SET PROBLEM A:
Repeat verbatim the stretch of the 20XX review from "The graphics of" through "when playing cooperatively.".
SET PROBLEM B:
Answer these from the 20XX review:
(i) On what date was the game released?
(ii) Which two characters can the player control?
(iii) Where can the player set how much the screen shakes?

SUPPLIED TEXT:

==*==

Released on: November 25th 2014
Available Platforms: PC, Nintendo Switch, Playstation 4, XBOX One
Price: CDN$ 16.99 (US$ 14.99) [Steam] CDN$ 22.99 (US$ 17.99) [Playstation 4, XBOX One, Nintendo Switch]
It may seem obvious by now, but I am a fan of platformers. (As if reviewing three of them already isn’t enough evidence). Of the myriad platform games played as a kid, not many others had as much pulse-pounding action and fantastic weaving of gameplay and narrative as Mega Man X. Before Mega Man 11, however, it seemed like there was very little interest in reviving the series. That is where 20XX comes in — promising to be a roguelike Mega Man X with online and offline multiplayer cooperative gameplay, multiple characters, daily, and weekly challenges. How could I resist?
In 20XX, the player takes control of either Nina or Ace to clear a space station of dangerous robots that have run amok. At the end of every stage, the player fights a boss. Similarly to Mega Man, once the player beats the boss, their power can be taken. Where 20XX differs, however, is that the player can pick up an upgrade instead. These upgrades are also found all over the level and are extremely helpful to the player. The story of 20XX is simple yet cleverly written. If the player meets an unfortunate end, they will get friendly (or mocking) jeering from the scientists that hired Nina/Ace. For those who are victorious in beating 20XX without dying, they will get a hilarious ending (that will not be spoiled here).
The graphics of 20XX are crisp and clean. While explosions can shake the screen, the player can decide how much the screen shakes in the options menu. I thoroughly enjoy Nina and Ace’s character design. Their bright colors help the players keep track of them, which is an asset when playing cooperatively.

==*==

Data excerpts

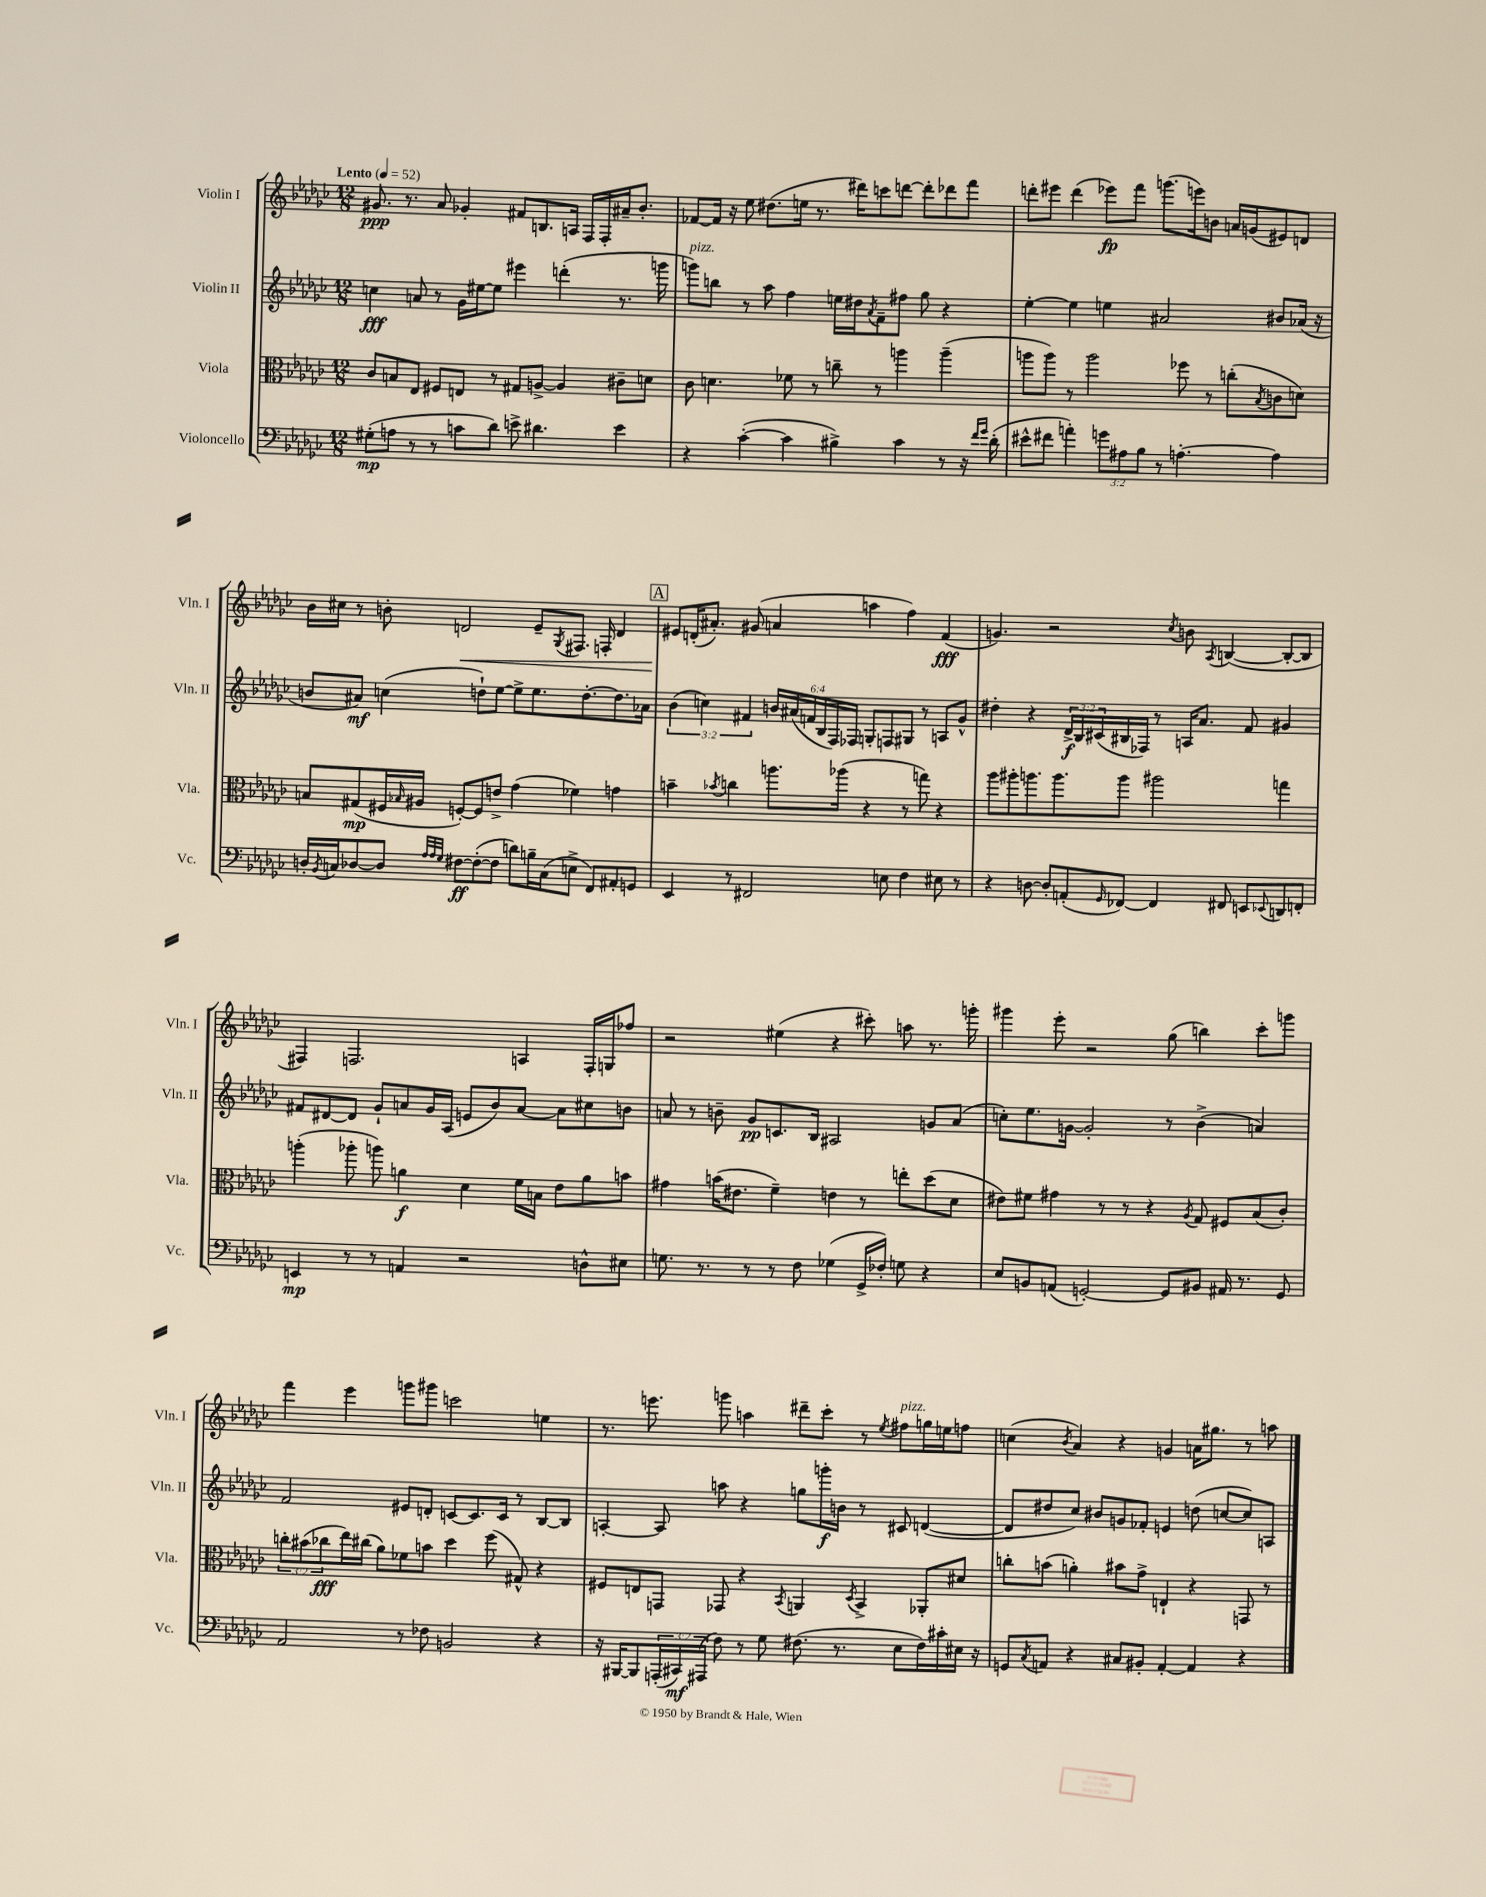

**kern	**kern	**kern	**kern
*staff4	*staff3	*staff2	*staff1
*clefF4	*clefC3	*clefG2	*clefG2
*k[b-e-a-d-g-c-]	*k[b-e-a-d-g-c-]	*k[b-e-a-d-g-c-]	*k[b-e-a-d-g-c-]
*M12/8	*M12/8	*M12/8	*M12/8
*MM52	*MM52	*MM52	*MM52
(8G#'	8c-	4cc	8.g#
8A	8B	.	.
.	.	.	8.r
8r	8E-	8a	.
8r	8F#	8r	8a-
8c	8E	16g-	4g-'
.	.	[16ee#	.
8d-)	8r	8ee#]	.
8e^	8G#	4eee#	8f#
4.d#	[8A^	.	8.B
.	4A]	(4ddd'	.
.	.	.	16A
.	.	.	16F
.	.	.	16F'
4e	8c#~	8.r	16a#~
.	.	.	8.b-'
.	8d	.	.
.	.	16ggg	.
=	=	=	=
4r	8c-	8ggg)	[8f-
.	4.d	8bb	16f-]
.	.	.	16r
([4c-'	.	8r	8ee-
.	.	8aa-	(8.dd#
4c-]	8f-	4ff	.
.	.	.	16ee
.	8r	.	8.r
4B#^)	8cc~	16ee	.
.	.	16dd#	16ddd#)
.	.	8qa-	.
.	8r	8f~	8ccc
4c-	4aa	8ff#	[8ddd
.	.	8gg-	8ddd']
8r	(4aa~	4r	8ddd-
16r	.	.	8fff
16qqf	.	.	.
16qqg-	.	.	.
(16d-'	.	.	.
=	=	=	=
8e#^^	8aa	[4ee-'	8ddd'
8f#	8aa)	.	8eee#
4a')	8r	4ee-]	(4ddd
.	2aa	.	.
12g	.	4ee	8eee-)
12A#	.	.	.
.	.	.	8fff
12B-	.	.	.
8r	.	2a#	(8.ggg
[4.A'	8ff-	.	.
.	.	.	16eee)
.	8r	.	8b
.	(8cc'	.	16a
.	.	.	(16g
.	8qB-	.	.
4A]	8c	8b#	8e#)
.	8d)	(16a-	8d
.	.	16r	.
=	=	=	=
16D'	8B	8b	16b-
8qBB-	.	.	.
16C	.	.	16cc#
[8D-	(8G#	8a#)	8r
8D-]	16F#	(4cc	8b'
.	16qqB-	.	.
.	16A#	.	.
32qqA-	.	.	.
32qqA-	.	.	.
32qqG-	.	.	.
[8F#	[8F')	.	2d
(8F#'_	8F]	8dd`)	.
8F#]	8e^	[8ee-	.
8d)	(4g-	8ee-^]	.
16B~	.	8.ee-	8e-~
(16C	.	.	.
.	.	.	8qG-
8E^	4f-)	.	8.F#
.	.	[8.dd'	.
8FF)	.	.	.
.	.	.	16F'
8AA#'	4g	8.dd]	4d
8GG	.	.	.
.	.	16a-	.
=	=	=	=
4EE-	4b~	(6b-	8e#
.	.	.	(16d'
.	.	6cc)	.
.	.	.	8.a#')
.	8qb-	.	.
8r	4cc	.	.
.	.	6f#	.
2FF#	.	.	(8g#
.	8.aa	24b	4a
.	.	(24a#	.
.	.	24f	.
.	.	24B-	.
.	.	24F)	.
.	(16aa-	.	.
.	.	24F-	.
.	4r	8G'	4aa
8E	.	8F	.
4F	8r	8G#	4ff)
.	8gg)	8r	.
8E#	4r	8A	(4f
8r	.	8g-^^	.
=	=	=	=
4r	8aa-	4dd#'	4.g)
.	8aa#'	.	.
[8D	8.aa	4r	.
8D']	.	.	2r
.	8.aa	.	.
(8AA'	.	24d-^	.
.	.	24B-	.
.	.	(24c#	.
16qqGG-	.	.	.
[8FF-)	8aa	16B#	.
.	.	16F-)	.
4FF-]	2aa#	8r	.
.	.	.	8qcc-
.	.	16A	8b
.	.	8.a-	.
.	.	.	8qA-
8FF#	.	.	([4B
8EE	.	8f	.
8qqEE-	.	.	.
8DD	4gg	4g#	8B'_
8FF'	.	.	8B]
=	=	=	=
4EE	(4aa'	8f#	4F#)
.	.	[8d#	.
8r	8aa-'	8d#]	2.F
8r	8aa)	8g-`	.
4AA	4a	8a	.
.	.	16g-	.
.	.	(16A-	.
2r	4d-	8e	.
.	.	8b-)	.
.	16f	[8a	4A
.	16B	.	.
.	8e-	8a]	.
8D^^	8a	8cc#	16F'
.	.	.	16G
8E#	8b	8b	8ff-
=	=	=	=
8.G	4g#	8a	2r
.	.	8r	.
8.r	.	.	.
.	(16b	8b~	.
.	8.e#	.	.
8r	.	8g-	.
8r	4f~)	8.c	(4ee#
8F	.	.	.
.	.	16B-	.
(4G-	4e	2A#	4r
16GG-^	8r	.	8ccc#')
16F-')	.	.	.
8G	8ee'	.	8aa
4r	(8dd-	8g	8.r
.	8d-	(8a	.
.	.	.	16ggg'
=	=	=	=
8E-	8e#)	8cc')	4ggg#
8BB	8f#	8.ee-	.
(8AA	4g#	.	8eee-'
.	.	[16g	.
[2GG')	.	2g']	2r
.	8r	.	.
.	8r	.	.
.	4r	.	.
8GG]	.	8r	(8gg-
.	8qA-	.	.
8BB#	8G-	(4b-^	4bb)
16AA#	8F#	.	.
8.r	.	.	.
.	(8B-	4a)	8ccc-'
8GG	8c-')	.	8ggg
=	=	=	=
2AA-	12cc'	2f	4fff
.	(12b#	.	.
.	12cc-	.	.
.	16ee-)	.	4eee-
.	(16cc#	.	.
.	8a-)	.	.
8r	8f-	8e#	8ggg
8F-	8b	8d'	8ggg#
2BB	4dd-	[8c	2ccc
.	.	8.c]	.
.	(8ff	.	.
.	.	16c	.
.	8G#^^)	8r	.
4r	4r	[8B-	4ee
.	.	8B-]	.
=	=	=	=
16r	8F#	[4A'	8.r
[16BBB#	.	.	.
8BBB#]	8E	.	.
.	.	.	8.eee
(24AAA'	8GG	8A]	.
24CC#)	.	.	.
(24AAA#	.	.	.
8F)	8GG-	8aa	8ggg
8r	4r	4r	4aa
8G-	.	.	.
.	8qBB-	.	.
(8.F#	4AA	8gg	8ddd#~
.	.	16ggg'	8ccc-'
8.r	.	16b	.
.	8qD-	.	.
.	4BB-^	8r	8r
.	.	.	8qee-
8E-	.	8c#	8ff#
16F#)	8AA-'	([4d	16gg
16c#'	.	.	16ee
16E#	8d#	.	8ff
16r	.	.	.
=	=	=	=
8GG	8cc'	8d]	(4cc
8qC-	.	.	.
8AA	(8b	8dd#	.
.	.	.	8qb-
4r	4a')	8cc-)	4a-)
.	.	8b#	.
8C#	8b#	8g	4r
8BB#'	8g-^	8f-'	.
[4AA'	4E`	4e	4g
4AA]	4r	(8dd	16a
.	.	.	8.gg#
.	.	[8cc	.
4r	8GG	8cc])	8r
.	8r	8A	8aa
==	==	==	==
*-	*-	*-	*-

==*==

CORRECT RESPONSE A:
The graphics of 20XX are crisp and clean. While explosions can shake the screen, the player can decide how much the screen shakes in the options menu. I thoroughly enjoy Nina and Ace’s character design. Their bright colors help the players keep track of them, which is an asset when playing cooperatively.

CORRECT RESPONSE B:
(i) November 25th 2014
(ii) Nina and Ace
(iii) In the options menu